• **Exercise data**
_ _ _
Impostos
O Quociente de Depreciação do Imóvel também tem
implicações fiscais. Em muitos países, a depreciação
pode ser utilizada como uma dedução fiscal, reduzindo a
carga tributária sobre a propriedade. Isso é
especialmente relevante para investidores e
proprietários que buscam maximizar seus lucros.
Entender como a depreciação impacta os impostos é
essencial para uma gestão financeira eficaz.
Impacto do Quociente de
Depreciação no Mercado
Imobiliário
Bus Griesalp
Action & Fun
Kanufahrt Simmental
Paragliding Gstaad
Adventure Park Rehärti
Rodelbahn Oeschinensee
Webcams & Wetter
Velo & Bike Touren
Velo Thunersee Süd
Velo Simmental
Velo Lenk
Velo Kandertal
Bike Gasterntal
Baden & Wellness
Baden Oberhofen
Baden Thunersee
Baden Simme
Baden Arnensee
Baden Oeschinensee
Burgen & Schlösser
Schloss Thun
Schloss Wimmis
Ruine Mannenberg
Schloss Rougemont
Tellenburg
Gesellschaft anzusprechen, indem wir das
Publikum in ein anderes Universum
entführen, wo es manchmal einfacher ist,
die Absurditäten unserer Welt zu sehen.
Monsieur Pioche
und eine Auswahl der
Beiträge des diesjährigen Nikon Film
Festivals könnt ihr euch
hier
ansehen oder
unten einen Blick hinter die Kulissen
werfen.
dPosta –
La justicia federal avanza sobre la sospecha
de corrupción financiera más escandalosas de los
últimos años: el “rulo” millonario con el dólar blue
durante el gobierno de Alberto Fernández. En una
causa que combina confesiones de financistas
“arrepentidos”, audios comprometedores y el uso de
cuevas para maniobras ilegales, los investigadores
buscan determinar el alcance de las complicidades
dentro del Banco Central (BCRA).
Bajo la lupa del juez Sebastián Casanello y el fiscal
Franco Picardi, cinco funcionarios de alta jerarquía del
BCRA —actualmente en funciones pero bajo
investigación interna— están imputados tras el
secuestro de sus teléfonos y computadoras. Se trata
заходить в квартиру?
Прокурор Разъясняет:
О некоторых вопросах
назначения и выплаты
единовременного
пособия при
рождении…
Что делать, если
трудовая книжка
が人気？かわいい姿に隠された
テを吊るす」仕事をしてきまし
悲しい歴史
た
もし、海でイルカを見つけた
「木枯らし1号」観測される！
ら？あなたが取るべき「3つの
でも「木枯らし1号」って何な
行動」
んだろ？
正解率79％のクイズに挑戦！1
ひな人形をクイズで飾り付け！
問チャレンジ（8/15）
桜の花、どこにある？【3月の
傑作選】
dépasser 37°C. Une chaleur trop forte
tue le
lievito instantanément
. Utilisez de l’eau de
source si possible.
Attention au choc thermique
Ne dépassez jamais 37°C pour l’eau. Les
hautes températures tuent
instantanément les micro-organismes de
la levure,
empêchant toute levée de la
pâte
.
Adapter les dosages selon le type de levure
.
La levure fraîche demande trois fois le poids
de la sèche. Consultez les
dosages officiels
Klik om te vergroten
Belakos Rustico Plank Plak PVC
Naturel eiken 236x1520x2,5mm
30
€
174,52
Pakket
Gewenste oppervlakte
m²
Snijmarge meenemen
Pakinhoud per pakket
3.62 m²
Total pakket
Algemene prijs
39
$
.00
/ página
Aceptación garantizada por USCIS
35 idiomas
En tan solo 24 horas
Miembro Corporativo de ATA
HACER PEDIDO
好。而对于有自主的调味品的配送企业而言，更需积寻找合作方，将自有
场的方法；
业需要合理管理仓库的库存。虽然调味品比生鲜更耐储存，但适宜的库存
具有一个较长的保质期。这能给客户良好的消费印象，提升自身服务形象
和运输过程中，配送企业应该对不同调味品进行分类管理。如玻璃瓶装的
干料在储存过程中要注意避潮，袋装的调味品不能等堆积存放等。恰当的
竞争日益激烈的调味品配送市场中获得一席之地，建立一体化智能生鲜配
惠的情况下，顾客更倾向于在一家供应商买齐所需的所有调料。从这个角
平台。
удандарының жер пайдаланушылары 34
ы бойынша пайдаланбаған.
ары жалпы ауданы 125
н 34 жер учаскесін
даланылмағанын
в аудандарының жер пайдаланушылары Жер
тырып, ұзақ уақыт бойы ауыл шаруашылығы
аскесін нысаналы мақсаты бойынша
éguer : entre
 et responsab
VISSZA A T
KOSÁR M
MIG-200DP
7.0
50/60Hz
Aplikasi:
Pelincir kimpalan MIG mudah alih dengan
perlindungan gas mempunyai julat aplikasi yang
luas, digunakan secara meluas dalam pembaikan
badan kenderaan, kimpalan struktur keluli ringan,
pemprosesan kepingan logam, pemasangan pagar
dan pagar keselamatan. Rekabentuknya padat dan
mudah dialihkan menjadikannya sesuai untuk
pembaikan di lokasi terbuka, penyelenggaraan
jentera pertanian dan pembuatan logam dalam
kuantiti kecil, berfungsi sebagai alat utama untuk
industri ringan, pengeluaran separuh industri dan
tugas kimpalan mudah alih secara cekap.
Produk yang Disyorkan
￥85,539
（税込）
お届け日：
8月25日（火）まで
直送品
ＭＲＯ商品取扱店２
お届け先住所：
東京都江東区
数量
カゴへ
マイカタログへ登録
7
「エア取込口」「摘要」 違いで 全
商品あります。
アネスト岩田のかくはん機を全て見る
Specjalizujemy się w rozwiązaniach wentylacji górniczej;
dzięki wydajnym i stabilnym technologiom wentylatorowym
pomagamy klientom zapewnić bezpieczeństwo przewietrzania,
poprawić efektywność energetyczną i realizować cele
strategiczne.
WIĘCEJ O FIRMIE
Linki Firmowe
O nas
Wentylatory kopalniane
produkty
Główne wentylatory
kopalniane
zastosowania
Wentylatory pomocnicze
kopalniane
_ _ _
Every entry above must be reproduced word for word.

• **Task response**
Impostos
O Quociente de Depreciação do Imóvel também tem
implicações fiscais. Em muitos países, a depreciação
pode ser utilizada como uma dedução fiscal, reduzindo a
carga tributária sobre a propriedade. Isso é
especialmente relevante para investidores e
proprietários que buscam maximizar seus lucros.
Entender como a depreciação impacta os impostos é
essencial para uma gestão financeira eficaz.
Impacto do Quociente de
Depreciação no Mercado
Imobiliário
Bus Griesalp
Action & Fun
Kanufahrt Simmental
Paragliding Gstaad
Adventure Park Rehärti
Rodelbahn Oeschinensee
Webcams & Wetter
Velo & Bike Touren
Velo Thunersee Süd
Velo Simmental
Velo Lenk
Velo Kandertal
Bike Gasterntal
Baden & Wellness
Baden Oberhofen
Baden Thunersee
Baden Simme
Baden Arnensee
Baden Oeschinensee
Burgen & Schlösser
Schloss Thun
Schloss Wimmis
Ruine Mannenberg
Schloss Rougemont
Tellenburg
Gesellschaft anzusprechen, indem wir das
Publikum in ein anderes Universum
entführen, wo es manchmal einfacher ist,
die Absurditäten unserer Welt zu sehen.
Monsieur Pioche
und eine Auswahl der
Beiträge des diesjährigen Nikon Film
Festivals könnt ihr euch
hier
ansehen oder
unten einen Blick hinter die Kulissen
werfen.
dPosta –
La justicia federal avanza sobre la sospecha
de corrupción financiera más escandalosas de los
últimos años: el “rulo” millonario con el dólar blue
durante el gobierno de Alberto Fernández. En una
causa que combina confesiones de financistas
“arrepentidos”, audios comprometedores y el uso de
cuevas para maniobras ilegales, los investigadores
buscan determinar el alcance de las complicidades
dentro del Banco Central (BCRA).
Bajo la lupa del juez Sebastián Casanello y el fiscal
Franco Picardi, cinco funcionarios de alta jerarquía del
BCRA —actualmente en funciones pero bajo
investigación interna— están imputados tras el
secuestro de sus teléfonos y computadoras. Se trata
заходить в квартиру?
Прокурор Разъясняет:
О некоторых вопросах
назначения и выплаты
единовременного
пособия при
рождении…
Что делать, если
трудовая книжка
が人気？かわいい姿に隠された
テを吊るす」仕事をしてきまし
悲しい歴史
た
もし、海でイルカを見つけた
「木枯らし1号」観測される！
ら？あなたが取るべき「3つの
でも「木枯らし1号」って何な
行動」
んだろ？
正解率79％のクイズに挑戦！1
ひな人形をクイズで飾り付け！
問チャレンジ（8/15）
桜の花、どこにある？【3月の
傑作選】
dépasser 37°C. Une chaleur trop forte
tue le
lievito instantanément
. Utilisez de l’eau de
source si possible.
Attention au choc thermique
Ne dépassez jamais 37°C pour l’eau. Les
hautes températures tuent
instantanément les micro-organismes de
la levure,
empêchant toute levée de la
pâte
.
Adapter les dosages selon le type de levure
.
La levure fraîche demande trois fois le poids
de la sèche. Consultez les
dosages officiels
Klik om te vergroten
Belakos Rustico Plank Plak PVC
Naturel eiken 236x1520x2,5mm
30
€
174,52
Pakket
Gewenste oppervlakte
m²
Snijmarge meenemen
Pakinhoud per pakket
3.62 m²
Total pakket
Algemene prijs
39
$
.00
/ página
Aceptación garantizada por USCIS
35 idiomas
En tan solo 24 horas
Miembro Corporativo de ATA
HACER PEDIDO
好。而对于有自主的调味品的配送企业而言，更需积寻找合作方，将自有
场的方法；
业需要合理管理仓库的库存。虽然调味品比生鲜更耐储存，但适宜的库存
具有一个较长的保质期。这能给客户良好的消费印象，提升自身服务形象
和运输过程中，配送企业应该对不同调味品进行分类管理。如玻璃瓶装的
干料在储存过程中要注意避潮，袋装的调味品不能等堆积存放等。恰当的
竞争日益激烈的调味品配送市场中获得一席之地，建立一体化智能生鲜配
惠的情况下，顾客更倾向于在一家供应商买齐所需的所有调料。从这个角
平台。
удандарының жер пайдаланушылары 34
ы бойынша пайдаланбаған.
ары жалпы ауданы 125
н 34 жер учаскесін
даланылмағанын
в аудандарының жер пайдаланушылары Жер
тырып, ұзақ уақыт бойы ауыл шаруашылығы
аскесін нысаналы мақсаты бойынша
éguer : entre
 et responsab
VISSZA A T
KOSÁR M
MIG-200DP
7.0
50/60Hz
Aplikasi:
Pelincir kimpalan MIG mudah alih dengan
perlindungan gas mempunyai julat aplikasi yang
luas, digunakan secara meluas dalam pembaikan
badan kenderaan, kimpalan struktur keluli ringan,
pemprosesan kepingan logam, pemasangan pagar
dan pagar keselamatan. Rekabentuknya padat dan
mudah dialihkan menjadikannya sesuai untuk
pembaikan di lokasi terbuka, penyelenggaraan
jentera pertanian dan pembuatan logam dalam
kuantiti kecil, berfungsi sebagai alat utama untuk
industri ringan, pengeluaran separuh industri dan
tugas kimpalan mudah alih secara cekap.
Produk yang Disyorkan
￥85,539
（税込）
お届け日：
8月25日（火）まで
直送品
ＭＲＯ商品取扱店２
お届け先住所：
東京都江東区
数量
カゴへ
マイカタログへ登録
7
「エア取込口」「摘要」 違いで 全
商品あります。
アネスト岩田のかくはん機を全て見る
Specjalizujemy się w rozwiązaniach wentylacji górniczej;
dzięki wydajnym i stabilnym technologiom wentylatorowym
pomagamy klientom zapewnić bezpieczeństwo przewietrzania,
poprawić efektywność energetyczną i realizować cele
strategiczne.
WIĘCEJ O FIRMIE
Linki Firmowe
O nas
Wentylatory kopalniane
produkty
Główne wentylatory
kopalniane
zastosowania
Wentylatory pomocnicze
kopalniane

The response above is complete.